For the second year, Belmont University and Kayne Avenue Missionary Baptist Church have partnered for a six-week academic enrichment summer camp sponsored by the University’s Office of Community Relations and Fifth Third Bank to benefit students of all ages living in the Edgehill neighborhood.
Next Generation Now Summer Enrichment Program began June 4 and its counselors work to improve academic achievement, community safety and nutritional health by supporting working families with the day camp. Nearly 30 youth have enrolled this summer.

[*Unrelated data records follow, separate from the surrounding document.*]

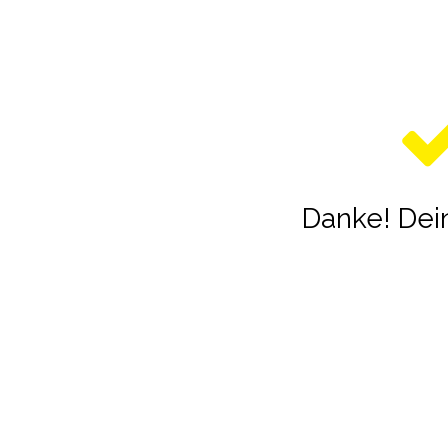
Danke! Dein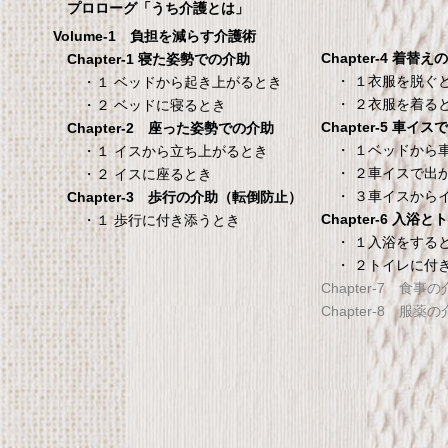
100×200×30cm ク
プロローグ「うち介護とは」
メーカー直販 ベッド用ボ
Volume-1 負担を減らす介護術
シーツ 防水シーツ 【介護シ
Chapter-4 着替え
Chapter-1 寝た姿勢での介助
ベッド用防水シーツ】シン
・ １衣服を脱ぐ
・１ ベッドから起き上がるとき
100×200×30cm クリー
・ ２衣服を着る
・２ ベッドに寝るとき
Chapter-5 車イ
Chapter-2 座った姿勢での介助
タンスのゲン 介護用ベ
TANITA 【乗った人
・ １ベッドから
・１ イスから立ち上がるとき
ッドテーブル キャスタ
タリと当てる「乗る
・ ２車イスで出
・２ イスに座るとき
ー付き 伸縮式 高さ調節
機能」搭載】 体組
・ ３車イスから
Chapter-3 歩行の介助（転倒防止）
可能 Licht リヒト
ホワイト BC-754-
Chapter-6 入浴
・１ 歩行に付き添うとき
65090050BR
TANITA 【乗った人をピタ
・ １入浴をする
・ ２トイレに付
タンスのゲン 介護用ベッドテー
てる「乗るピタ機能」搭載
Chapter-7 食事
ブル キャスター付き 伸縮式 高さ
組成計 ホワイト BC-754-
Chapter-8 服薬
調節可能 Licht リヒト
65090050BR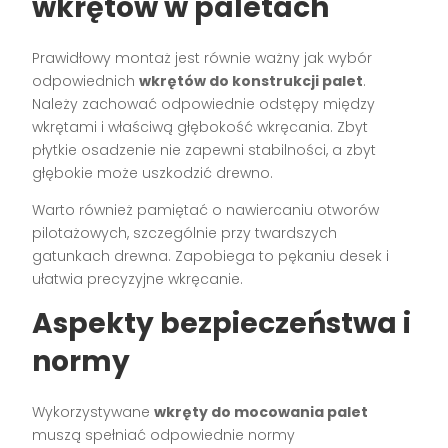
wkrętów w paletach
Prawidłowy montaż jest równie ważny jak wybór
odpowiednich
wkrętów do konstrukcji palet
.
Należy zachować odpowiednie odstępy między
wkrętami i właściwą głębokość wkręcania. Zbyt
płytkie osadzenie nie zapewni stabilności, a zbyt
głębokie może uszkodzić drewno.
Warto również pamiętać o nawiercaniu otworów
pilotażowych, szczególnie przy twardszych
gatunkach drewna. Zapobiega to pękaniu desek i
ułatwia precyzyjne wkręcanie.
Aspekty bezpieczeństwa i
normy
Wykorzystywane
wkręty do mocowania palet
muszą spełniać odpowiednie normy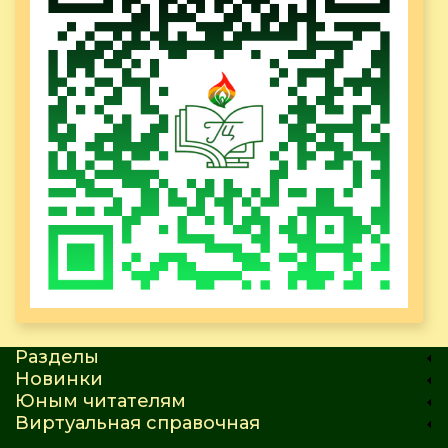
Разделы
Новинки
Юным читателям
Виртуальная справочная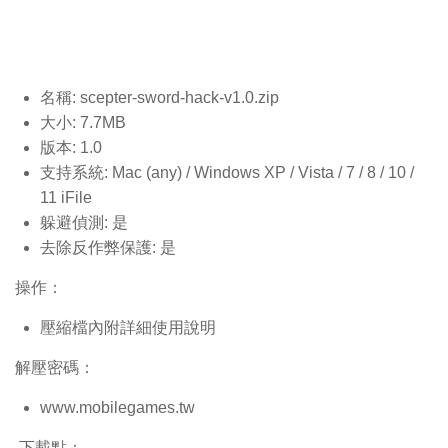
名稱: scepter-sword-hack-v1.0
.zip
大小: 7.7MB
版本: 1.0
支持系統: Mac (any) / Windows XP / Vista / 7 / 8 / 10 /
11 iFile
躲避偵測: 是
去除反作弊保護: 是
操作：
壓縮檔內附詳細使用說明
解壓密碼：
www.mobilegames.tw
下載點：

“This is another way for us [the church] to reach kids in the community and get them out of the house and into church,” said Tim Hayes, Kayne’s youth minister and a student at American Baptist College. The camp has been a beneficial partnership for the community because it takes place in an area where many kids do not have access to summer programs because of costs and transportation, he said.
Last summer, Belmont’s Department of Education designed the curriculum for children ages six to 12 to make the camp academic in nature while emphasizing literacy and self-confidence. This year the camp has expanded to include students up to age 17. Belmont University has contracted Dr. Rene Rochester, with Urban S.E.T., to give free ACT preparation workshops and college counseling to the high school students in exchange for their service as junior counselors. She has coordinated with the University library for use of its language materials.
With each week focusing on a different subject of academia, campers participate in science experiments, health and fitness exercises, art projects, history and culture activities. They also take weekly walks to the Edgehill library and plan to climb the rock wall in the Beaman Fitness Center as well as visit the Frist Center for the Visual Arts, Adventure Science Center and The Hermitage.
Belmont senior Gabrielle Hampton previously worked as a counselor and this year is directing the camp. She said, “I have taken what I have learned over the years and turned it into a curriculum that will work for [the students]. It is amazing how much they retain. I have a kid who came up to me at the beginning of camp and told me how his teacher talked about some things he learned in camp last summer.”